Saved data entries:
——

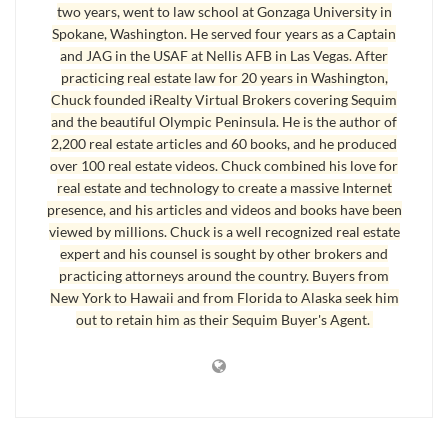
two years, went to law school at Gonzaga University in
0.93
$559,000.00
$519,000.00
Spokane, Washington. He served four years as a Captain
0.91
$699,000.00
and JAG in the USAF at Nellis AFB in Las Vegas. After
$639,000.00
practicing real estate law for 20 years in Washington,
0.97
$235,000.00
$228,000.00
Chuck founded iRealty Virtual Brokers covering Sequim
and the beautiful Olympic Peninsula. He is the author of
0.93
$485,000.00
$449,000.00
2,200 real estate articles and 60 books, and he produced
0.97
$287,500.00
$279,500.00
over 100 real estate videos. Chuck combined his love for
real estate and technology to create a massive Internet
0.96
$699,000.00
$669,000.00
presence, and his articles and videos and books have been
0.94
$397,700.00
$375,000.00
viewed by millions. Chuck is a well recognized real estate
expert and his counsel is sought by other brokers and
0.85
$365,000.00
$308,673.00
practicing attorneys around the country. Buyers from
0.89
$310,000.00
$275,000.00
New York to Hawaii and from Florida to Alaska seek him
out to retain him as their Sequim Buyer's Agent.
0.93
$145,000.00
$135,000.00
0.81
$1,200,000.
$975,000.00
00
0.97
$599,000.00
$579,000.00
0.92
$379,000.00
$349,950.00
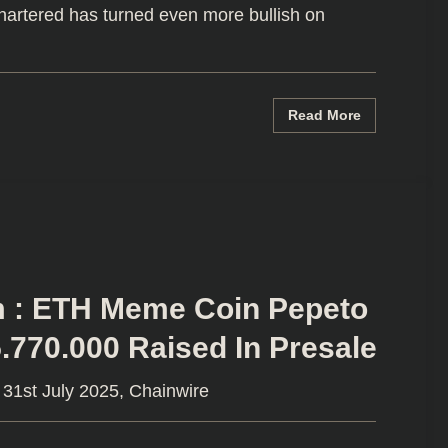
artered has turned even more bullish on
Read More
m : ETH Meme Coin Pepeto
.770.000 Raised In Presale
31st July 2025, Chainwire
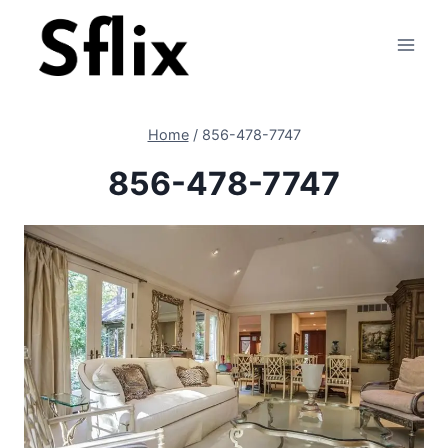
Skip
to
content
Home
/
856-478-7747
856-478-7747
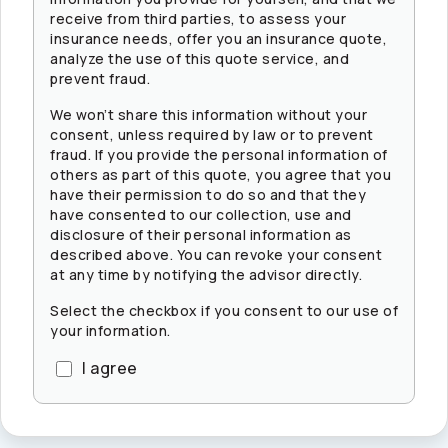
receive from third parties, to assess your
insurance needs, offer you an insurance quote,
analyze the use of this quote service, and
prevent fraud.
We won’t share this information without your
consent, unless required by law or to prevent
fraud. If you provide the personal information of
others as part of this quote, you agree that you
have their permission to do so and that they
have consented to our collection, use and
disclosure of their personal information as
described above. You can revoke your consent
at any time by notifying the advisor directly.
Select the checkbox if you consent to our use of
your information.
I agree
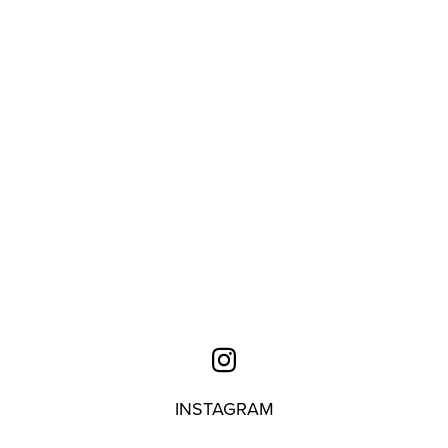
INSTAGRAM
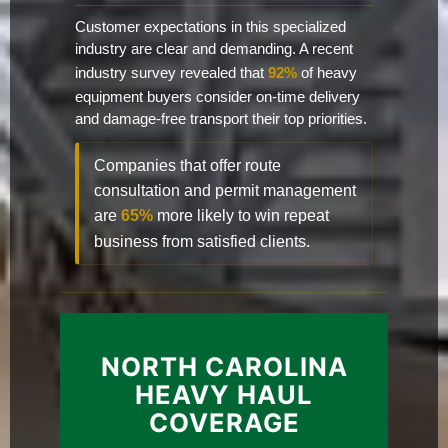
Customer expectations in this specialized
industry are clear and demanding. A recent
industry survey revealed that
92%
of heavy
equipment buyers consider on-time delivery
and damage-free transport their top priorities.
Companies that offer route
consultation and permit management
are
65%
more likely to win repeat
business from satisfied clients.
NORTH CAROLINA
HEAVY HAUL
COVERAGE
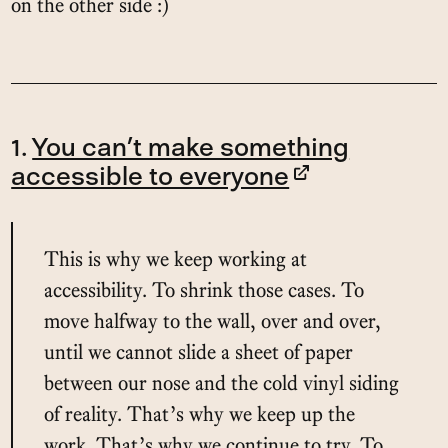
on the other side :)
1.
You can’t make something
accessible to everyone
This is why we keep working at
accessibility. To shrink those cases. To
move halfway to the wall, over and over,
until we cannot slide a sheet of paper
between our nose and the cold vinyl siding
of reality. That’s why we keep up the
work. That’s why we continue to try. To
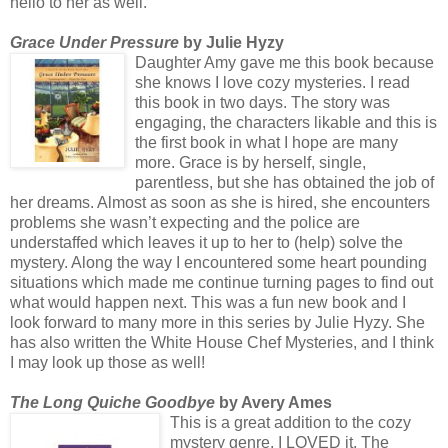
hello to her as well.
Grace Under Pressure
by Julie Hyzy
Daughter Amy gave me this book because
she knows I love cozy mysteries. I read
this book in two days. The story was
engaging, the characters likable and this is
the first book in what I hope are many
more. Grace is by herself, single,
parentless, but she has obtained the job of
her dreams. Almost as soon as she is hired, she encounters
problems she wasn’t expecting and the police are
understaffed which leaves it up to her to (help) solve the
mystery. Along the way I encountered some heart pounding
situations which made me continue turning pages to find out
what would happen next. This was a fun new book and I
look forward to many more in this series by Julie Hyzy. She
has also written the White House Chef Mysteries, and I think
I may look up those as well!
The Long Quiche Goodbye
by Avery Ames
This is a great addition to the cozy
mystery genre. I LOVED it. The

——

= Task item =
What is needed is an exact copy of every record above, minus the images.

= Completed exercise =
two years, went to law school at Gonzaga University in
0.93
$559,000.00
$519,000.00
Spokane, Washington. He served four years as a Captain
0.91
$699,000.00
and JAG in the USAF at Nellis AFB in Las Vegas. After
$639,000.00
practicing real estate law for 20 years in Washington,
0.97
$235,000.00
$228,000.00
Chuck founded iRealty Virtual Brokers covering Sequim
and the beautiful Olympic Peninsula. He is the author of
0.93
$485,000.00
$449,000.00
2,200 real estate articles and 60 books, and he produced
0.97
$287,500.00
$279,500.00
over 100 real estate videos. Chuck combined his love for
real estate and technology to create a massive Internet
0.96
$699,000.00
$669,000.00
presence, and his articles and videos and books have been
0.94
$397,700.00
$375,000.00
viewed by millions. Chuck is a well recognized real estate
expert and his counsel is sought by other brokers and
0.85
$365,000.00
$308,673.00
practicing attorneys around the country. Buyers from
0.89
$310,000.00
$275,000.00
New York to Hawaii and from Florida to Alaska seek him
out to retain him as their Sequim Buyer's Agent.
0.93
$145,000.00
$135,000.00
0.81
$1,200,000.
$975,000.00
00
0.97
$599,000.00
$579,000.00
0.92
$379,000.00
$349,950.00
artered has turned even more bullish on
Read More
m : ETH Meme Coin Pepeto
.770.000 Raised In Presale
31st July 2025, Chainwire
Skip
to
content
Home
/
856-478-7747
856-478-7747
receive from third parties, to assess your
insurance needs, offer you an insurance quote,
analyze the use of this quote service, and
prevent fraud.
We won’t share this information without your
consent, unless required by law or to prevent
fraud. If you provide the personal information of
others as part of this quote, you agree that you
have their permission to do so and that they
have consented to our collection, use and
disclosure of their personal information as
described above. You can revoke your consent
at any time by notifying the advisor directly.
Select the checkbox if you consent to our use of
your information.
I agree
INSTAGRAM
Customer expectations in this specialized
industry are clear and demanding. A recent
industry survey revealed that
92%
of heavy
equipment buyers consider on-time delivery
and damage-free transport their top priorities.
Companies that offer route
consultation and permit management
are
65%
more likely to win repeat
business from satisfied clients.
NORTH CAROLINA
HEAVY HAUL
COVERAGE
on the other side :)
1.
You can’t make something
accessible to everyone
This is why we keep working at
accessibility. To shrink those cases. To
move halfway to the wall, over and over,
until we cannot slide a sheet of paper
between our nose and the cold vinyl siding
of reality. That’s why we keep up the
work. That’s why we continue to try. To
hello to her as well.
Grace Under Pressure
by Julie Hyzy
Daughter Amy gave me this book because
she knows I love cozy mysteries. I read
this book in two days. The story was
engaging, the characters likable and this is
the first book in what I hope are many
more. Grace is by herself, single,
parentless, but she has obtained the job of
her dreams. Almost as soon as she is hired, she encounters
problems she wasn’t expecting and the police are
understaffed which leaves it up to her to (help) solve the
mystery. Along the way I encountered some heart pounding
situations which made me continue turning pages to find out
what would happen next. This was a fun new book and I
look forward to many more in this series by Julie Hyzy. She
has also written the White House Chef Mysteries, and I think
I may look up those as well!
The Long Quiche Goodbye
by Avery Ames
This is a great addition to the cozy
mystery genre. I LOVED it. The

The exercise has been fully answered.